Le débat sur la fin de vie se poursuit, il s’intensifie même puisque le professeur Didier Sicard rendra le 18 décembre prochain les conclusions du rapport que lui a demandé le gouvernement sur la question.
Le 21 novembre dernier, le Français et député européen Philippe Juvin, du Parti populaire européen (PPE) organisait un débat sur l’euthanasie au Parlement européen. Furent donc réunis à sa demande le député belge Anne Delvaux, le député luxembourgeois Frank Engel (tous également membres du PPE), ainsi que Jean-Luc Romero, président de l’Association pour le droit de mourir dans la dignité (ADMD).
Philippe Juvin ne cache pas son hostilité à l’égard d’une possible légalisation de l’euthanasie mais il tenait à entendre les arguments des représentants de deux pays l’ayant légalisée et du président de l’un des plus importants lobbys français en faveur d’une modification de la loi sur la fin de vie. Plus qu’un simple débat, cette rencontre devait permettre aussi de dresser un bilan de la légalisation de l’euthanasie puisque la Belgique en 2002 et le Luxembourg en 2009 l’ont légalisée.
Le combat de Jean-Luc Romero est connu, le militant est toujours aussi engagé en faveur de la légalisation de l’euthanasie. La sympathie qu’il affiche pour le développement des soins palliatifs n’est que partie prenante de la mentalité qui anime les militants pro-euthanasie : pouvoir choisir comment mourir. Être accompagné jusqu’à sa mort naturelle et bénéficier de soins ne devrait pas selon ces derniers être la norme mais une option parmi d’autres.
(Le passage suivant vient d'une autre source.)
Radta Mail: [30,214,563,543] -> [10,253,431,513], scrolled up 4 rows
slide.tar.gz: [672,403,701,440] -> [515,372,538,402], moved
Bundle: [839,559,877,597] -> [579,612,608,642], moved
Les bilans dressés sur la Belgique et le Luxembourg étaient prudents, quoique aucun des deux députés ne soit favorable à l’abrogation de la loi. Si la légalisation de l’euthanasie a permis dans ces deux pays de remettre à l’honneur la question de la fin de vie, donc de développer l’accompagnement des mourants, les dérives sont incontestables. Les gouvernements sont conscients que le nombre d’euthanasies déclarées est bien en deçà du chiffre réel. Et pour cause, la loi est relativement stricte, compliquée à mettre en œuvre en raison des démarches administratives qu’elle implique. Être majeur et incurable au point que la douleur physique et morale ne puisse plus être apaisée : ce sont deux des principaux critères permettant de recourir à l’euthanasie et qui contrarient une partie du personnel soignant. Aussi l’idée de l’euthanasie pour les mineurs fait-elle doucement son chemin dans les esprits en Belgique depuis quelques années tandis que certaines euthanasies sont déjà pratiquées illégalement au seul motif de la souffrance psychique.
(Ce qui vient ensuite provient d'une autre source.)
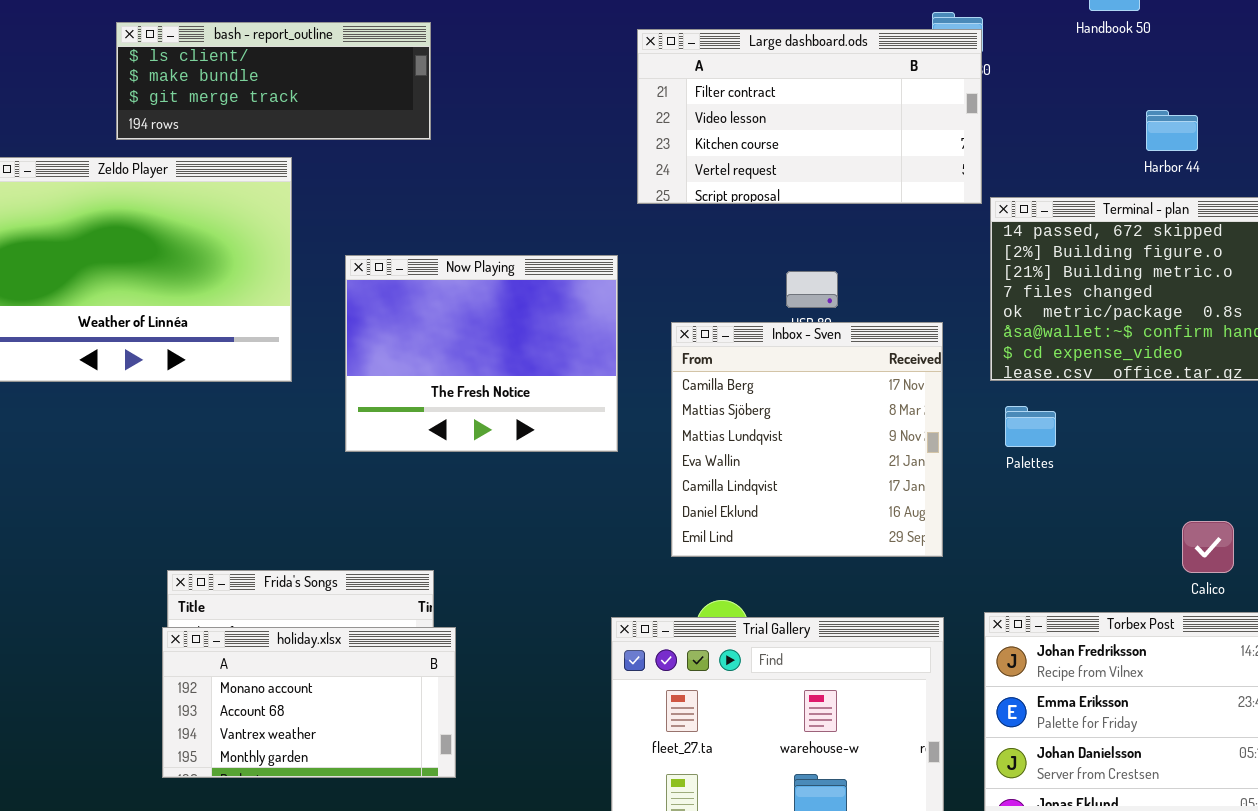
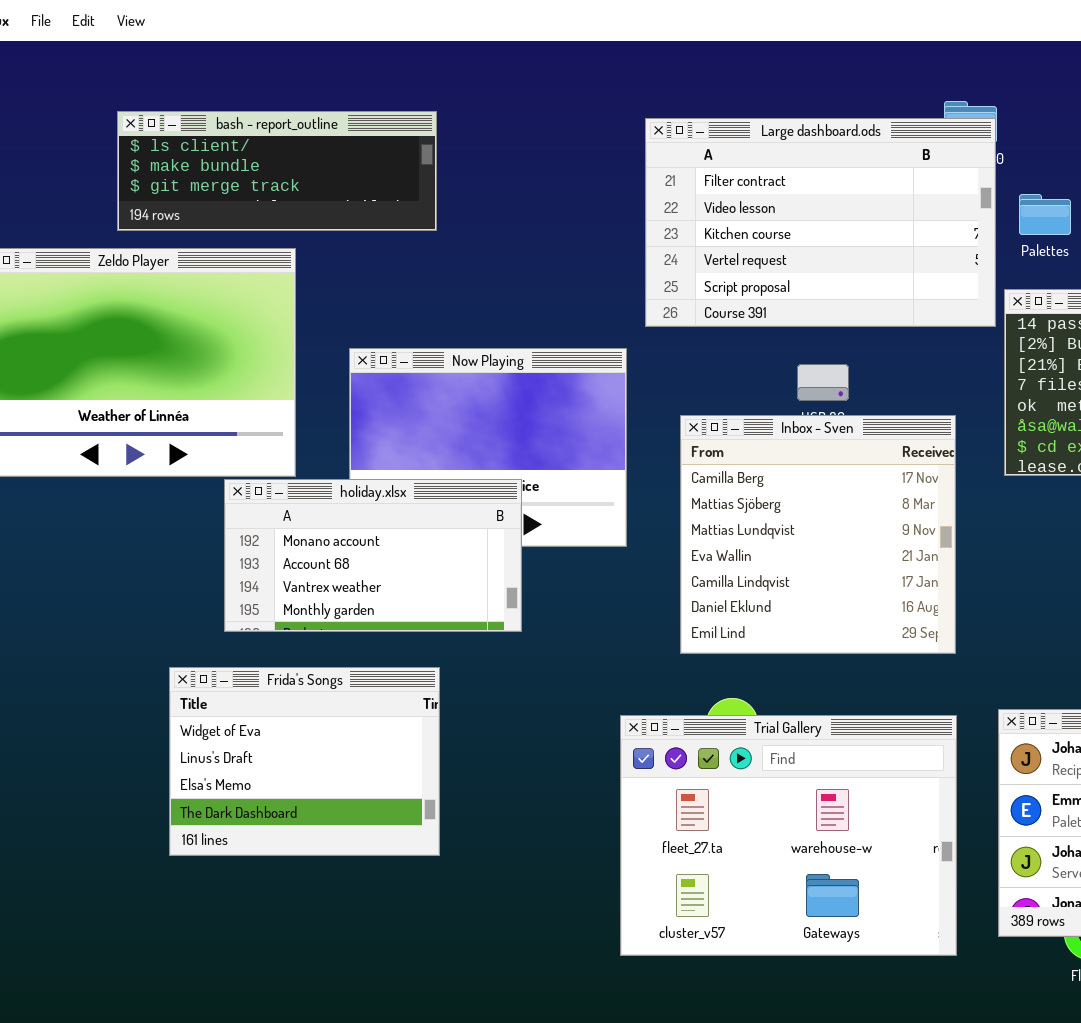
Large dashboard.ods: [637,29,982,204] -> [645,118,996,327], resized
Palettes: [1005,406,1056,447] -> [1019,194,1071,235], moved
holiday.xlsx: [162,627,456,778] -> [224,479,522,632], moved

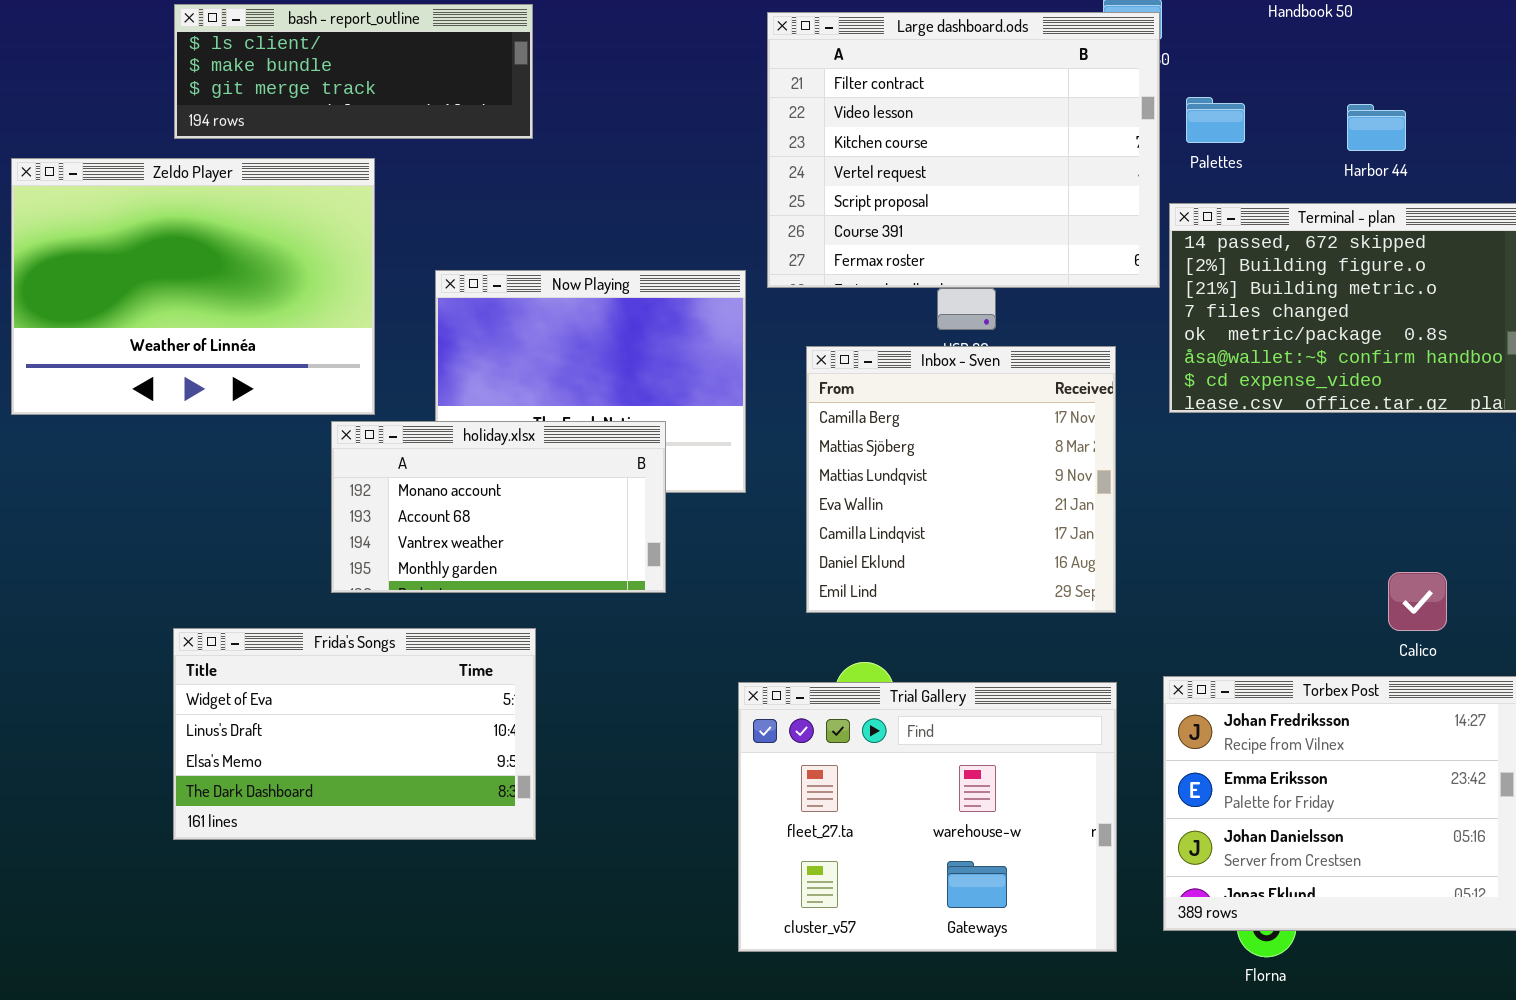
Large dashboard.ods: [645,118,996,327] -> [767,12,1160,288], resized
holiday.xlsx: [224,479,522,632] -> [331,421,666,593], moved
Frida's Songs: [169,667,440,856] -> [173,628,536,840], resized

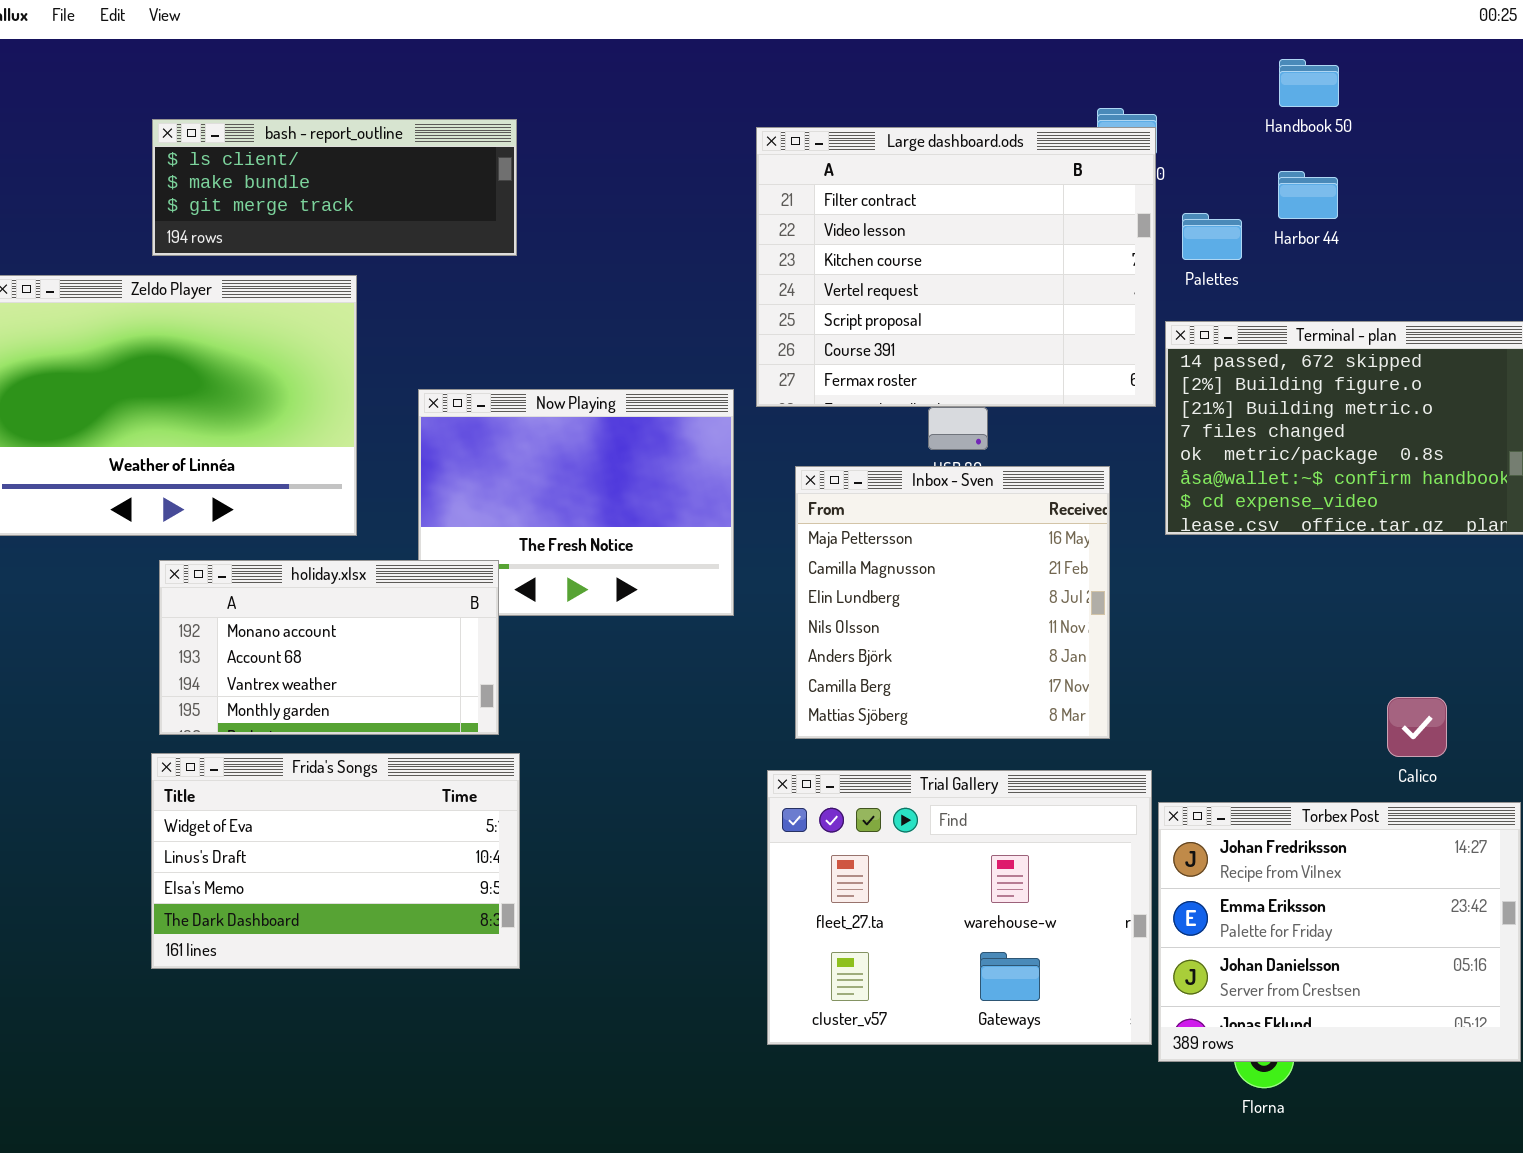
Harbor 44: [1347,104,1406,151] -> [1278,171,1338,219], moved
Inbox - Sven: [806,346,1116,613] -> [795,466,1110,739], scrolled up 5 rows
holiday.xlsx: [331,421,666,593] -> [159,560,499,735], moved
Trial Gallery: [738,682,1117,952] -> [767,770,1152,1045], moved

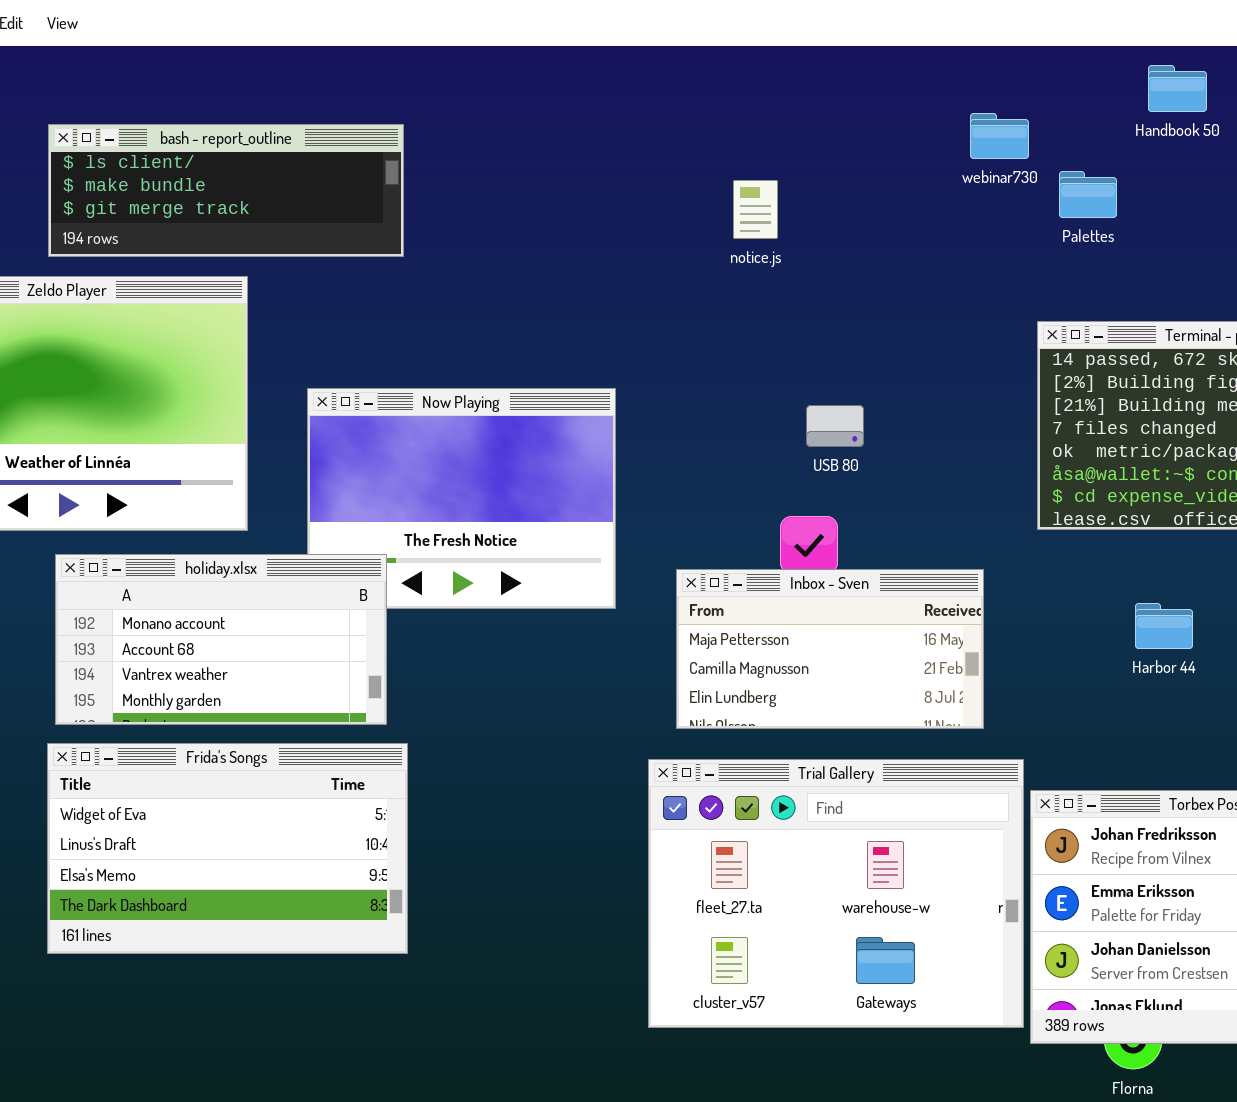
Large dashboard.ods: [756,127,1156,407] -> none, closed
Harbor 44: [1278,171,1338,219] -> [1135,603,1193,649], moved
Palettes: [1182,213,1242,260] -> [1059,171,1117,218], moved
Inbox - Sven: [795,466,1110,739] -> [676,569,984,729], resized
Philippe Juvin sait bien que ces dérives sont sans doute les conséquences inéluctables de la légalisation de l’euthanasie et/ou du suicide assisté. Il s’inquiète à juste titre de ce que pourrait entraîner l’euthanasie pour le seul motif psychique dans un pays comme la France où la dépression nerveuse est répandue et mal prise en charge.
Autre crainte des Français qui ne sont pas favorables au suicide assisté : le Code civil semble ne pas interdire cette pratique, comme le relève le quotidien La Croix, si trois conditions sont réunies. « En France, aujourd’hui, une personne qui fournit à une autre les moyens de se suicider (un médecin qui fournit un produit létal, par exemple) ne sera pas poursuivie, à condition toutefois que trois conditions soient réunies. Il faut qu’il n’y ait pas eu de “provocation” au suicide (article 223-13 du code pénal). Il faut qu’il n’y ait pas eu “propagande” ou “publicité” (article 223-14), ce qui exclut la création d’une association proposant l’assistance au suicide (…). Il faut qu’il n’y ait pas eu d’ “abus frauduleux de l’état d’ignorance ou de la situation de faiblesse, soit d’un mineur, soit d’une personne dont la particulière vulnérabilité, due à son âge, à une maladie, à une infirmité, à une déficience physique ou psychique ou à un état de grossesse, est apparente ou connue de son auteur, soit d’une personne en état de sujétion psychologique ou physique résultant de l’exercice de pressions graves ou réitérées ou de techniques propres à altérer son jugement ” (article 223-15-2). »
La France, au-delà de la gravité morale que représente l’euthanasie, est-elle prête pour légiférer à nouveau ? La loi Léonetti date de 2005 seulement. Ils sont encore trop peu nombreux ceux qui connaissent si ce n’est son contenu, au moins son existence. La prudence voudrait qu’on laisse au pays le temps de mettre en application la loi avant de dire qu’elle est insuffisante.